De 2012 à 2015 on a vu les entreprises se lancer dans le “Big Data”, “Hadoop” et les “datalakes”. Depuis 2016 on voit une approche plus raisonnable de la data, avec une rationalisation des projets, qui démarre dans une “stratégie des petits pas”. Oui, mais même dans cette optique, il peut être intéressant de se faire accompagner. Exemple.

On peut établir une analogie entre les notions de données et de mémoire ; entre la perception humaine d’événements et l’enregistrement des informations perçues. L’acquisition de la donnée serait comme la perception humaine, et le stockage de la donnée serait comme la mémoire.
Mais il faut se méfier de cette notion de perception : on ne perçoit pas le monde de manière neutre, on le déforme par le prisme de notre culture et de notre propre histoire. Quand on prépare un plan de collecte de données, on est biaisé par cette vision partielle du monde, et on doit être attentifs aux possibilités que cette collecte pourrait nous ouvrir. Comme sur l’image ci dessus, on peut voir plusieurs bateaux : mais si celui en premier plan est détaillé, ceux aux plans suivants le sont de moins en moins. Si on veut capter de la data, la définition de la maille* et de la précision de cette donnée se pose.

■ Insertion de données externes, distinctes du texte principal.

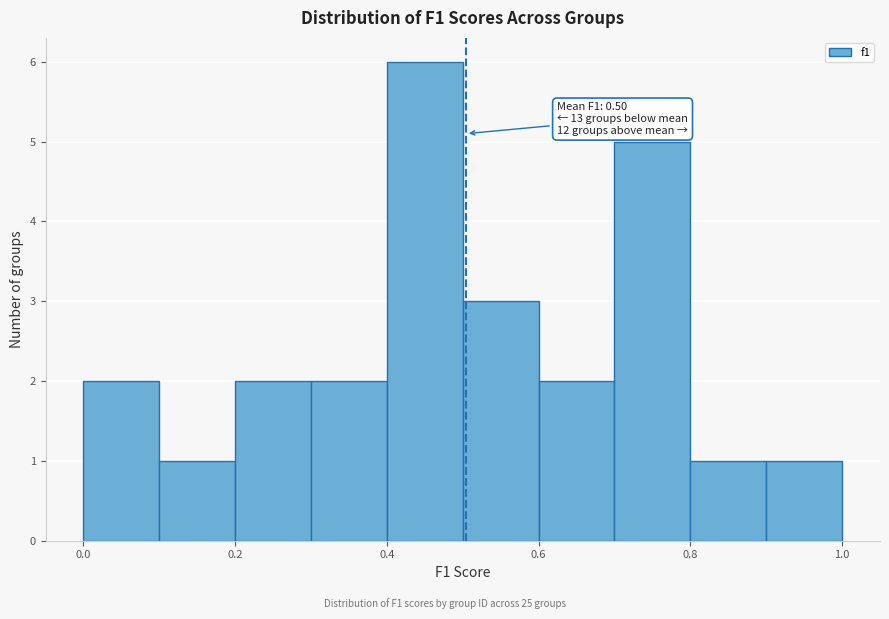

Which range on the x-axis has the tallest bar?

0.4 to 0.5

Bien souvent, le trade-off est le coût financier qu’on imagine pour cette captation, mais cette approche peut se révéler un mauvais calcul. Prenons l’exemple d’un responsable de projet d’une grande compagnie d’assurance que j’avais rencontré et qui cherchait à réduire ses coûts en supprimant des postes fixes et en créant des lieux de flex-work**

Construire la data que nous voulons ne doit pas nous empêcher de construire la data que nous pourrions avoir.

Pour mesurer l’intérêt des employés à ce concept, la compagnie avait ouvert quelques flex-works et mandaté un sous-traitant pour venir mesurer leur taux de remplissage. Voilà, à mon sens, le point d’achoppement : le taux de remplissage ne donne que très peu d’information sur l’intérêt de la solution pour les employés ! Il aurait fallu demander à récupérer si ce n’est les noms, du moins les fonctions, sujets de travail, raisons de venir des personnes présentes dans ces flex-work ! Cela aurait permis beaucoup plus d’analyse pour déterminer à quel type de population, dans quel situation géographique, sur quel type de projet cette solution pouvait être intéressante.
Et l’accès à ces personnes pourrait aussi être l’occasion de demander les raisons de ne pas venir, et comment ils arbitrent entre flex-work et ailleurs… La récupération de cette information ajoutait un coût marginal au travail du sous traitant qui se trouvait de toutes façons déjà sur place, mais aurait eu une valeur ajoutée importante sur l’analyse de la pertinence des flex-work. Devant cet argument, le chef de projet n’a pu qu’acquiescer et commanditer une nouvelle étude, avec récupération de plus d’informations…

Il faut parfois se faire accompagner pour travailler et récupérer la data …

Glossaire:
*niveau d’analyse : par exemple, pour le temps on peut avoir une maille journalière, hebdomadaire, mensuelle, etc…
**sorte d’open-space où chacun vient travailler avec son portable sans bureau pré-assigné.